Several cash crop farmers from Profitt to D’Edward Village in West Berbice have suffered major losses after their produce was destroyed by salt water, following a sea defence breach at Brahn.
The farmers told Stabroek News in an interview recently that “thousands of acres” of crops, including tomatoes, sweet peppers and celery, have been affected. They are even more distressed that they have not been benefiting from the increased prices in the produce for the Christmas season.
They said the salt water entered the façade canal, the side trenches and their farms.
Roopnarine Sain invested in seven acres of farmland for the past two crops with his four brothers at Armadale Village.

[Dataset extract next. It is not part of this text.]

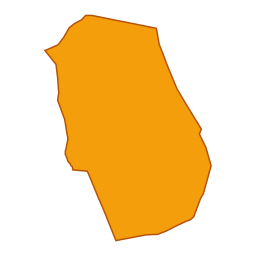 outline of Santa María Yosoyúa, Oaxaca, Mexico
{"feature_id": "50627088B36339688487360", "entity_name": "Santa María Yosoyúa", "entity_type": "district", "adm_level": 2, "iso_a3": "MEX", "parent_name": "Mexico", "parent_adm1": "Oaxaca", "projection": "mercator", "projection_center": [-97.509, 17.107], "detail": "fine", "context": "isolated", "style": "filled", "palette": "amber", "viewbox_px": 256, "rotation_deg": 0, "n_neighbors": 0, "source": "geoboundaries", "source_scale": "gbopen_adm2", "svg_char_len": 1241}
<svg xmlns="http://www.w3.org/2000/svg" viewBox="0 0 256 256"><path d="M115.9,240.6L126.8,238.5L146.3,234.8L157.5,234.4L166.5,230.9L174.8,226.6L185.8,221.4L190.5,219.6L193.7,216.8L200.6,198.3L203.5,193.5L203.9,191.7L211.1,165.8L205.9,147.5L199.4,134.1L201.3,129.1L193.1,115.7L185.5,103.2L180.7,95.2L176.9,88.7L166.1,62.5L164.5,57.9L164.4,57.7L163.8,56.0L159.2,44.3L157.6,35.6L157.6,35.4L156.3,28.3L155.6,28.2L149.3,26.9L133.4,23.7L114.6,20.0L104.3,17.9L92.7,15.6L91.3,15.4L90.5,15.4L89.8,15.4L89.7,15.4L89.3,15.4L88.1,15.4L85.6,15.5L81.5,19.9L74.4,23.6L69.7,27.4L69.5,27.5L69.3,27.6L64.7,35.6L64.6,35.9L63.7,37.3L62.0,39.6L61.7,40.0L59.7,42.7L57.6,45.0L56.3,45.6L56.0,45.7L55.0,46.1L54.8,46.2L46.5,49.9L44.9,50.4L47.2,53.4L47.3,53.5L48.7,55.2L55.3,63.5L56.0,64.4L57.2,74.2L57.5,76.4L58.1,84.2L58.3,87.6L58.4,88.8L58.8,92.7L57.6,100.1L61.6,111.1L64.7,119.5L66.1,128.1L66.7,132.1L67.2,134.8L67.9,138.7L67.6,140.6L67.3,142.5L66.7,144.6L66.2,148.1L65.5,150.3L65.3,151.6L65.4,153.4L65.2,154.0L66.2,156.5L67.1,158.4L68.0,161.6L70.3,163.9L70.8,165.5L72.2,166.5L72.9,169.9L87.3,171.2L90.8,179.3L93.2,185.2L98.7,198.6L103.0,208.4L105.2,213.8L105.5,214.4L107.9,220.5L112.1,231.0L115.9,240.6Z" fill="#f59e0b" stroke="#b45309" stroke-width="1.5"/></svg>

He said they lost 3,000 roots of tomatoes, 2,000 roots of cucumbers, 3,000 roots of watermelons and other crops. Their losses are said to be in the millions and they were distressed that they have a short time to repay a hefty bank loan. His brother, Narinedat Sain who told this newspaper that the losses have brought them “right down,” said seven workers are “without bread; even we are without bread….”
He said that they cannot “rise up again until we get some help.” He hopes that the authorities that are responsible for the flooding would “compensate us with liquid cash.”

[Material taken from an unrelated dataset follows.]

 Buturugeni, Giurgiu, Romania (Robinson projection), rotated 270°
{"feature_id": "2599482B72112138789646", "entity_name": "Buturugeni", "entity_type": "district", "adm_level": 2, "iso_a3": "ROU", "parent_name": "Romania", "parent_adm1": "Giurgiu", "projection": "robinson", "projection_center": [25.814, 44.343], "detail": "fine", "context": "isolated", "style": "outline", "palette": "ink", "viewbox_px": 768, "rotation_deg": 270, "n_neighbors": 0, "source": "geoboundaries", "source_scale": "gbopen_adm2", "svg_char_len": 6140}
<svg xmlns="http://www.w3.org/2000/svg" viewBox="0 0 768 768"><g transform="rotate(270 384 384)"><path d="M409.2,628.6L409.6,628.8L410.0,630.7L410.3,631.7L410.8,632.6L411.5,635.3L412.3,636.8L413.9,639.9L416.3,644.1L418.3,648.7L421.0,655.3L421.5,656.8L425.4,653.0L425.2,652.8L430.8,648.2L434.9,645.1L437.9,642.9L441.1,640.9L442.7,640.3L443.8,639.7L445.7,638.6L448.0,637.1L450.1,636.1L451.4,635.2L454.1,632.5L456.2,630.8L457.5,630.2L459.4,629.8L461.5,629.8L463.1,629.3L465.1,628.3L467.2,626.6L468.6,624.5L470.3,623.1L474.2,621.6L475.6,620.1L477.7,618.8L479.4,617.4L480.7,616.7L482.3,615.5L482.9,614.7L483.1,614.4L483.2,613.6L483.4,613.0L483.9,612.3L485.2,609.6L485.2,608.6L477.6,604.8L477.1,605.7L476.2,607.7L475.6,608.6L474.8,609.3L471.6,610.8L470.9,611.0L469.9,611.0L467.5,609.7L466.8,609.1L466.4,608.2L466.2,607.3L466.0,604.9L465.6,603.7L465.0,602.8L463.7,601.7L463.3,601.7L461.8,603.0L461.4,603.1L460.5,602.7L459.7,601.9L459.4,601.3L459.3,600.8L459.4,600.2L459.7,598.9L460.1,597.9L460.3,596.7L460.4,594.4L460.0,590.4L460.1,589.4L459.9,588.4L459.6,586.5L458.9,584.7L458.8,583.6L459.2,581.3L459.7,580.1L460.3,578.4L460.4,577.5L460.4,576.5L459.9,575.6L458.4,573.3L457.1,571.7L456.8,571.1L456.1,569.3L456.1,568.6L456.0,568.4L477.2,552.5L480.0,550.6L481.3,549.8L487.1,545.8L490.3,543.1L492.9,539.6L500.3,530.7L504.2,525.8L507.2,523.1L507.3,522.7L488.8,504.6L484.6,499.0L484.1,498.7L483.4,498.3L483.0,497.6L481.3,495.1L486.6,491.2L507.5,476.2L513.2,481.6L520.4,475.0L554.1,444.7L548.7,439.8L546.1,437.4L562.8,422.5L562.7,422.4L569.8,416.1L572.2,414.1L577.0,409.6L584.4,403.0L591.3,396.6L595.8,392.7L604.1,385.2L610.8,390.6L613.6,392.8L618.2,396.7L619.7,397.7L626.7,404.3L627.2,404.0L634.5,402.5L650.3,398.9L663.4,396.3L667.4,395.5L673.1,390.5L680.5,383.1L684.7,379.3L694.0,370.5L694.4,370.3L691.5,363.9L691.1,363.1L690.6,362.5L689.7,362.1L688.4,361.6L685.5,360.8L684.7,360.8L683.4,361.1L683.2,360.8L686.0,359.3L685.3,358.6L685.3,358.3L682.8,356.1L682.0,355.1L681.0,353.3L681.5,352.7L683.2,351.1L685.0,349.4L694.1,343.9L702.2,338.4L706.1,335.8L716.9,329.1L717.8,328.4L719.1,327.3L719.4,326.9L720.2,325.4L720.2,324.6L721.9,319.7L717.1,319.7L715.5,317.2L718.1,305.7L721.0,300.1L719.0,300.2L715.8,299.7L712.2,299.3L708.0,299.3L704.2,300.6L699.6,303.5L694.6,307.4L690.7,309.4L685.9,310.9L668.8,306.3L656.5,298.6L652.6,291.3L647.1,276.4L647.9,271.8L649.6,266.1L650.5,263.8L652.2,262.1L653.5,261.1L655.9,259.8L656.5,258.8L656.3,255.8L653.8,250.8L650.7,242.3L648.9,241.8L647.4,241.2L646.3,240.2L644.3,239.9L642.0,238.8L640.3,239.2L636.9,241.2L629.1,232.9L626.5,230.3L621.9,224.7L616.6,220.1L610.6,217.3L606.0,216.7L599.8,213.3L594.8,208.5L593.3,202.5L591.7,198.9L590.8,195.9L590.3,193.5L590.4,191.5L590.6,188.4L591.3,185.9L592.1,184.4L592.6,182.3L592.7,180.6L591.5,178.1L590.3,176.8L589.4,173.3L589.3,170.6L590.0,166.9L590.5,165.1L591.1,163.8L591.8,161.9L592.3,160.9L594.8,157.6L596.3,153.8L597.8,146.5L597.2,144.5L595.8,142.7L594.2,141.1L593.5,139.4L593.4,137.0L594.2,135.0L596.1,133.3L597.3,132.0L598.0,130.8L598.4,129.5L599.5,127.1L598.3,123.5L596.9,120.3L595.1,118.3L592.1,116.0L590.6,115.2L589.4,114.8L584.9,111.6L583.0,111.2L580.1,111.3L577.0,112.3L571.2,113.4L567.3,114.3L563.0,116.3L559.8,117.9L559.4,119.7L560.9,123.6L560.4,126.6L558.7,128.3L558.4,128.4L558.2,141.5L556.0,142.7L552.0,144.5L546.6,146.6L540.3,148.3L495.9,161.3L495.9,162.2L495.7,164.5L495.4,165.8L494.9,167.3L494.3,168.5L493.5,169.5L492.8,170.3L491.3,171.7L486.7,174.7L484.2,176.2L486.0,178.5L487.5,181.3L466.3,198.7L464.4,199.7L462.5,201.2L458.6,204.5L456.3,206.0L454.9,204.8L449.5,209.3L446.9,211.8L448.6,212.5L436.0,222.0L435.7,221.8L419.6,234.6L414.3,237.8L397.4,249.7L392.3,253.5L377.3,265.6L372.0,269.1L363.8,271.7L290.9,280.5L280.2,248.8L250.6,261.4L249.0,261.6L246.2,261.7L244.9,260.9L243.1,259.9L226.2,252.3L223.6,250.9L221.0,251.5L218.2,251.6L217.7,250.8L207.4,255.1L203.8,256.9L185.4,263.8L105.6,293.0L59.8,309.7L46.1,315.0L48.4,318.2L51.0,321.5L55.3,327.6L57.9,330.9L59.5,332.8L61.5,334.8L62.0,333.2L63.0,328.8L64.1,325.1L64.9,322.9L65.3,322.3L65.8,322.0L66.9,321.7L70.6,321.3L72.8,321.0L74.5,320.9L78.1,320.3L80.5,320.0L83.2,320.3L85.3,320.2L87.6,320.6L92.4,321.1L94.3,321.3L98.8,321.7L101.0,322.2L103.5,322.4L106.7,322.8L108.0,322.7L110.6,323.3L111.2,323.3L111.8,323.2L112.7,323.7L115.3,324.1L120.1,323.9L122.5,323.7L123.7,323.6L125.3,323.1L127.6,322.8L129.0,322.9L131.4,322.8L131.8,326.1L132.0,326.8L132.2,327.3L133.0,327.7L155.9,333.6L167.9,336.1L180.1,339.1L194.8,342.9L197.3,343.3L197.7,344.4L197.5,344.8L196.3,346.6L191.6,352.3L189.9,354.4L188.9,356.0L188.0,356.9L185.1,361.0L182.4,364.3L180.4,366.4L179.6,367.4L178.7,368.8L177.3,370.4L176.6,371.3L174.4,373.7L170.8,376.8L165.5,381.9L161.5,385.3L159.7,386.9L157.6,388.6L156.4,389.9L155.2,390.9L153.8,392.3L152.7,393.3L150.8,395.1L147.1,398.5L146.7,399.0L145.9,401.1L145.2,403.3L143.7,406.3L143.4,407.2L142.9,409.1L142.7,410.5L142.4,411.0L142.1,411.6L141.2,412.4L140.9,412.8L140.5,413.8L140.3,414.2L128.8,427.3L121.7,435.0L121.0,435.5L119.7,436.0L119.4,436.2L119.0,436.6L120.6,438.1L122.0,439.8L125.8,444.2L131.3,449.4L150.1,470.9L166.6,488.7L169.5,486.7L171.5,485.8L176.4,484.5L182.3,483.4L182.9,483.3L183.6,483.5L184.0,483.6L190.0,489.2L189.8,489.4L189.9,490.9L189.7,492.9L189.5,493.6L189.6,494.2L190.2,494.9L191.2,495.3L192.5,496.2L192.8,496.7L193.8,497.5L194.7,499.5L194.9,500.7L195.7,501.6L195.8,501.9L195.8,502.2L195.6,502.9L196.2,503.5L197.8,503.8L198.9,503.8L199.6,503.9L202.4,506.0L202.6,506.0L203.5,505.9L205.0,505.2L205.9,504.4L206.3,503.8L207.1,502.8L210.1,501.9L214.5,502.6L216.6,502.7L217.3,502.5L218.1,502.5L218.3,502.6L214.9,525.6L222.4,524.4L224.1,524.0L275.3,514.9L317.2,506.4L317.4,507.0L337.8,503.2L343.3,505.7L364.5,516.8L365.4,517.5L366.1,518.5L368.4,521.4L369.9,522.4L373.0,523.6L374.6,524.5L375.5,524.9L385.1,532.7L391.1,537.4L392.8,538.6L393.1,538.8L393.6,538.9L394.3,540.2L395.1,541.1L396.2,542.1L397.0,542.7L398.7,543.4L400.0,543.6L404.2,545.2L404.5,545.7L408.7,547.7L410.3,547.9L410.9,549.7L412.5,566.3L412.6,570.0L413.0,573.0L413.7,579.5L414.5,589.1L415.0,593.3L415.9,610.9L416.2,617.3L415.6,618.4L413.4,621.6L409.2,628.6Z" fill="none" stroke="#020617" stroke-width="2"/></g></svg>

He pointed out that he invested a few million dollars to develop the land, which included filling up a big pond. He also installed irrigation drip lines to most of the garden beds and was waiting on proceeds from this crop to put in more.
The man said that during the first crop they were affected by flooding but they were still able to cover their expenses. This time, he said, they “lost everything.”
According to him, “I am totally stressed out. It’s not easy to spend all that money and labour on your crop, hoping to reap the benefits and then watch everything go down the drain like that.”
Eddie Daniels of Number Four Village told this newspaper that he lost 3,000 roots of tomatoes and 500 roots of cantaloupes that he was about to reap. According to him, two months ago he detected salt water in the canal and was alarmed. He visited the Mahaica-Mahaicony-Abary/ Agricultural-Development-Authority (MMA/ADA) “to check where the salt water was coming from and they told me there was a breach and that it was sealed.”
After that, he said, he “put down 1,000 more plants and I lost all of them.” He opined that if he had not been “misguided,” he would not have gone ahead and planted more.
A farmer of Seafield, Edmond Gravesande, recalled that on October 14 he made reports about the breach to the Ministry of Agriculture and officials there promised to get on to the MMA/ADA. The officials at the MMA/ADA, in turn, said it was the Ministry of Public Works that was responsible and that ministry promised to look into it “but no one came at the time.”
The farmers felt that if they were informed about the breach their losses would not have been so severe.
Meanwhile, in release issued by the MMA/ADA last week, Chairman Rudolph Gajraj acknowledged that the breach was a “major concern” and said that it was being attended to by the Public Works Ministry. He also pointed out that the breach has been overloading the drainage system significantly, apart from the intrusion of salt water into the farmlands. Further, he had said that the Community Drainage and Infrastructure (CDI) workers, who fall under the CDI enhancement project being piloted by the MMA/ADA in Region Five, were making important inputs as they were deployed to prevent flooding in residential areas.
This newspaper learnt too that BK International had been awarded a contract to undertake works on 500 metres of sea defence. So far, the company has completed 450 metres and would try to seal the breach at Brahn even though it is not part of that contract.
The residents are also calling for a bridge to be built across the canal between the villages of Yoeville and Britannia. This, they said, would allow the contractors to have easy access to the sea dam.